4. The respondents 1 and 2 and also Addl. respondents 4 and 5 put forward a contention that the petitioner should have approached the statutory authority for setting aside the sale in terms of the Revenue Recovery Act itself. He had got an alternative remedy to get the sale set aside if there was procedural irregularities, or lack of publication of notice. Therefore, the Original petition is not maintainable due to availability of alternative and efficacious statutory remedy. It is also contended by the respondents Nos. 4 and 5 that there was sufficient consideration and there is no insufficiency in the sale price and insufficiency in sale price is not a ground. It is also contended by Addl. respondents 4 and 5 that inadequacy in the price cannot be a reason to set aside the sale as held by this court in Subaida Sulaiman v. Hamsa, (1991) 2 Ker LT 158. Inadequacy of the consideration is not a matter for this court to decide. That is not touched also.
5. When there is flagrant violation of law, and there is no notice as provided by the Statute, availability of alternative remedy shall not be a reason to negative the contention of the petitioner. Moreover, the petitioner had approached this court even before the sale. In the decision reported in Padmanabhan v. Kerala State Handloom Development Corporation, (1991) 2 Ker LT (SN) 55, this court observed that, to dismiss a petition on the availability of alternative remedy after having admitted the case few years ago, will result in injustice to the petitioner. Moreover, as already pointed out, when there is flagrant violation of the statutory provision and lack of notice, it will be unjust to relegate the petitioner to alternative remedy.
6. The petitioner has a contention that all the items of machineries are not put to sale. For this purpose, he filed C.M.P. No. 36143/96 to appoint a Commission. It is contended by respondents Nos. 1 and 2 that the petitioner's unit was attached on 10-8-89 and it was returned to the petitioner on 13-12-89 and the petitioner has acknowledged the receipt of the unit as per Ext. R1(a). Again, the properties with machinery were attached on 14-12-90 by the 3rd respondent. Thus, the entire machineries were in possession of the petitioner until 14-12-90. If anything is missing, the petitioner is responsible for that. This being a factual aspect in dispute this court cannot decide as to who is responsible for the missing items of machinery.

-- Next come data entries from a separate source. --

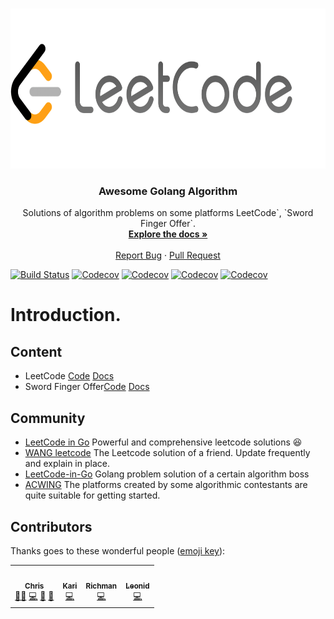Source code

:<!-- PROJECT LOGO -->
<br />
<p align="center">
  <a href="https://github.com/Golang-Solutions/awesome-golang-algorithm">
    <img src="./assets/images/logo.png" alt="Logo" width="680" height="256">
  </a>

  <h3 align="center">Awesome Golang Algorithm</h3>

  <p align="center">
    Solutions of algorithm problems on some platforms LeetCode`, `Sword Finger Offer`.
    <br />
    <a href="https://a.gin.sh"><strong>Explore the docs »</strong></a>
    <br />
    <br />
    <a href="https://github.com/Golang-Solutions/awesome-golang-algorithm/issues">Report Bug</a>
    ·
    <a href="https://github.com/Golang-Solutions/awesome-golang-algorithm/pulls">Pull Request</a>
  </p>
</p>

[![Build Status][build-status-shield]][build-status-url]
[![Codecov][codecov-shield]][codecov-url]
[![Codecov][golangci-shield]][golangci-url]
[![Codecov][all-contributors-shield]][all-contributors-url]
[![Codecov][go-badge-shield]][go-badge-url]

# Introduction.

## Content

- LeetCode [Code](https://github.com/Golang-Solutions/awesome-golang-algorithm/tree/master/leetcode) [Docs](https://a.gin.sh/docs/leetcode)
- Sword Finger Offer[Code](https://github.com/Golang-Solutions/awesome-golang-algorithm/tree/master/lcof) [Docs](https://a.gin.sh/docs/jzof)

## Community

- [LeetCode in Go](https://github.com/halfrost/LeetCode-Go) Powerful and comprehensive leetcode solutions :laughing:
- [WANG leetcode](https://github.com/wind-liang/leetcode) The Leetcode solution of a friend. Update frequently and explain in place.
- [LeetCode-in-Go](https://github.com/aQuaYi/LeetCode-in-Go) Golang problem solution of a certain algorithm boss
- [ACWING](https://www.acwing.com/) The platforms created by some algorithmic contestants are quite suitable for getting started.

## Contributors

Thanks goes to these wonderful people \([emoji key](https://github.com/all-contributors/all-contributors#emoji-key)\):

<!-- ALL-CONTRIBUTORS-LIST:START - Do not remove or modify this section -->
<!-- prettier-ignore-start -->
<!-- markdownlint-disable -->
<table>
  <tr>
    <td align="center"><a href="https://gin.sh/"><img src="https://avatars.githubusercontent.com/u/91684397?s=100&v=4" width="100px;" alt=""/><br /><sub><b>Chris</b></sub></a><br /><a href="#mentoring-Cori1109" title="Mentoring">🧑‍🏫</a> <a href="https://github.com/Golang-Solutions/awesome-golang-algorithm/commits?author=Cori1109" title="Code">💻</a> <a href="#design-Cori1109" title="Design">🎨</a> <a href="https://github.com/Golang-Solutions/awesome-golang-algorithm/commits?author=Cori1109" title="Documentation">📖</a></td>
    <td align="center"><a href="https://github.com/NightKari"><img src="https://avatars.githubusercontent.com/u/115139186?s=100&v=4" width="100px;" alt=""/><br /><sub><b>Kari</b></sub></a><br /><a href="https://github.com/Golang-Solutions/awesome-golang-algorithm/commits?author=NightKari" title="Code">💻</a></td>
    <td align="center"><a href="https://github.com/richman225"><img src="https://avatars.githubusercontent.com/u/88765399?s=100&v=4" width="100px;" alt=""/><br /><sub><b>Richman</b></sub></a><br /><a href="https://github.com/Golang-Solutions/awesome-golang-algorithm/commits?author=richman225" title="Code">💻</a></td>
    <td align="center"><a href="https://github.com/G-Leopard"><img src="https://avatars.githubusercontent.com/u/122800281?s=100&v=4" width="100px;" alt=""/><br /><sub><b>Leonid</b></sub></a><br /><a href="https://github.com/Golang-Solutions/awesome-golang-algorithm/commits?author=G-Leopard" title="Code">💻</a></td>
  </tr>
</table>

<!-- markdownlint-restore -->
<!-- prettier-ignore-end -->

<!-- ALL-CONTRIBUTORS-LIST:END -->

<!-- MARKDOWN LINKS & IMAGES -->
<!-- https://www.markdownguide.org/basic-syntax/#reference-style-links -->

[build-status-shield]: https://www.travis-ci.org/Golang-Solutions/awesome-golang-algorithm.svg?branch=master
[build-status-url]: https://www.travis-ci.org/Golang-Solutions/awesome-golang-algorithm
[codecov-shield]: https://codecov.io/gh/Golang-Solutions/awesome-golang-algorithm/branch/master/graph/badge.svg
[codecov-url]: https://codecov.io/gh/Golang-Solutions/awesome-golang-algorithm
[golangci-shield]: https://golangci.com/badges/github.com/Golang-Solutions/awesome-golang-algorithm.svg
[golangci-url]: https://img.shields.io/github/stars/Golang-Solutions/awesome-golang-algorithm.svg?label=Stars&style=social
[all-contributors-shield]: https://img.shields.io/badge/All_Contributors-12-blue.svg
[all-contributors-url]: https://img.shields.io/github/stars/Golang-Solutions/awesome-golang-algorithm.svg?label=Stars&style=social
[go-badge-shield]: https://github.com/Golang-Solutions/awesome-golang-algorithm/workflows/Go/badge.svg?branch=master&event=push
[go-badge-url]: https://github.com/Golang-Solutions/awesome-golang-algorithm/actions
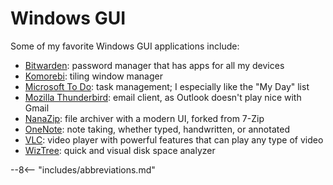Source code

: # Windows GUI

Some of my favorite Windows GUI applications include:

- [Bitwarden](https://github.com/bitwarden/clients): password manager that has apps for all my devices
- [Komorebi](https://github.com/LGUG2Z/komorebi): tiling window manager
- [Microsoft To Do](https://www.microsoft.com/en-ca/microsoft-365/microsoft-to-do-list-app): task management; I especially like the "My Day" list
- [Mozilla Thunderbird](https://www.thunderbird.net/en-US/): email client, as Outlook doesn't play nice with Gmail
- [NanaZip](https://github.com/M2Team/NanaZip): file archiver with a modern UI, forked from 7-Zip
- [OneNote](https://www.microsoft.com/en-ca/microsoft-365/onenote/digital-note-taking-app): note taking, whether typed, handwritten, or annotated
- [VLC](https://www.videolan.org/): video player with powerful features that can play any type of video
- [WizTree](https://diskanalyzer.com/): quick and visual disk space analyzer

--8<-- "includes/abbreviations.md"
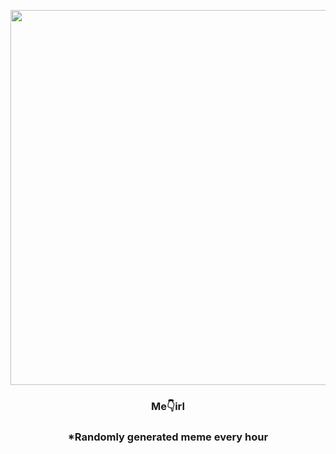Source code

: <p align="center">
        <img src="https://i.redd.it/dxypyv4t97b91.jpg" width="600" height="600">
        </p>
        <h3 align="center">Me👇irl</h3>
        <h3 align="center">*Randomly generated meme every hour</h3>
    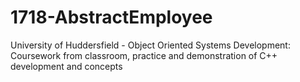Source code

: # 1718-AbstractEmployee
University of Huddersfield - Object Oriented Systems Development: Coursework from classroom, practice and demonstration of C++ development and concepts
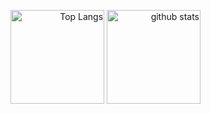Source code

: <p align="right"> 
  <img alt="Top Langs" height="150px" src="https://github-readme-stats.vercel.app/api/top-langs/?username=Kenzo-Fujisaki&layout=compact&show_icons=true&theme=chartreuse-dark" />
  <img alt="github stats" height="150px" src="https://github-readme-stats.vercel.app/api?username=Kenzo-Fujisaki&theme=chartreuse-dark&show_icons=ture" />
</p>


<!--
**Kenzo-Fujisaki/Kenzo-Fujisaki** is a ✨ _special_ ✨ repository because its `README.md` (this file) appears on your GitHub profile.

Here are some ideas to get you started:

- 🔭 I’m currently working on ...
- 🌱 I’m currently learning ...
- 👯 I’m looking to collaborate on ...
- 🤔 I’m looking for help with ...
- 💬 Ask me about ...
- 📫 How to reach me: ...
- 😄 Pronouns: ...
- ⚡ Fun fact: ...
-->
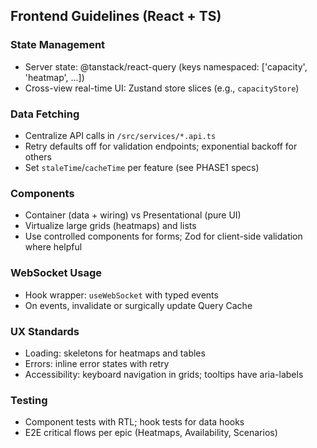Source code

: ## Frontend Guidelines (React + TS)

### State Management
- Server state: @tanstack/react-query (keys namespaced: ['capacity', 'heatmap', ...])
- Cross-view real-time UI: Zustand store slices (e.g., `capacityStore`)

### Data Fetching
- Centralize API calls in `/src/services/*.api.ts`
- Retry defaults off for validation endpoints; exponential backoff for others
- Set `staleTime`/`cacheTime` per feature (see PHASE1 specs)

### Components
- Container (data + wiring) vs Presentational (pure UI)
- Virtualize large grids (heatmaps) and lists
- Use controlled components for forms; Zod for client-side validation where helpful

### WebSocket Usage
- Hook wrapper: `useWebSocket` with typed events
- On events, invalidate or surgically update Query Cache

### UX Standards
- Loading: skeletons for heatmaps and tables
- Errors: inline error states with retry
- Accessibility: keyboard navigation in grids; tooltips have aria-labels

### Testing
- Component tests with RTL; hook tests for data hooks
- E2E critical flows per epic (Heatmaps, Availability, Scenarios)


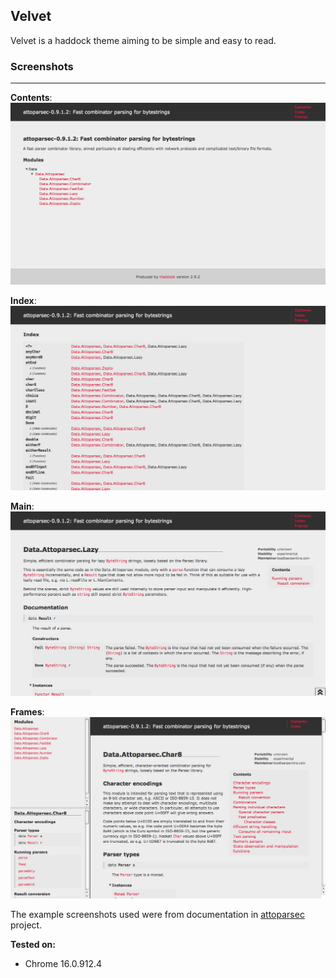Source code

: ## Velvet

Velvet is a haddock theme aiming to be simple and easy to read.

### Screenshots
***

**Contents**:
![contents](https://github.com/sourrust/velvet/raw/master/img/contents.png)

**Index**:
![index](https://github.com/sourrust/velvet/raw/master/img/index.png)

**Main**:
![main](https://github.com/sourrust/velvet/raw/master/img/main.png)

**Frames**:
![frame](https://github.com/sourrust/velvet/raw/master/img/frames.png)

The example screenshots used were from documentation in [attoparsec](https://github.com/bos/attoparsec) project.

**Tested on:**

* Chrome 16.0.912.4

7. As Ext. P6 notice is found to be not sufficient, and as no publication of notice is made in newspapers; Ext. P6 as well as consequent sale and its confirmation are quashed. The properties will continue to be in the possession of the Kerala Financial Corporation. They are free to put the properties to sale in accordance with law by publishing the notice in the newspapers. If the petitioner is willing to pay the entire arrears and other dues, naturally the 1st and 2nd respondents are free to receive the amount from him.
O.P. is allowed to the above extent. No costs.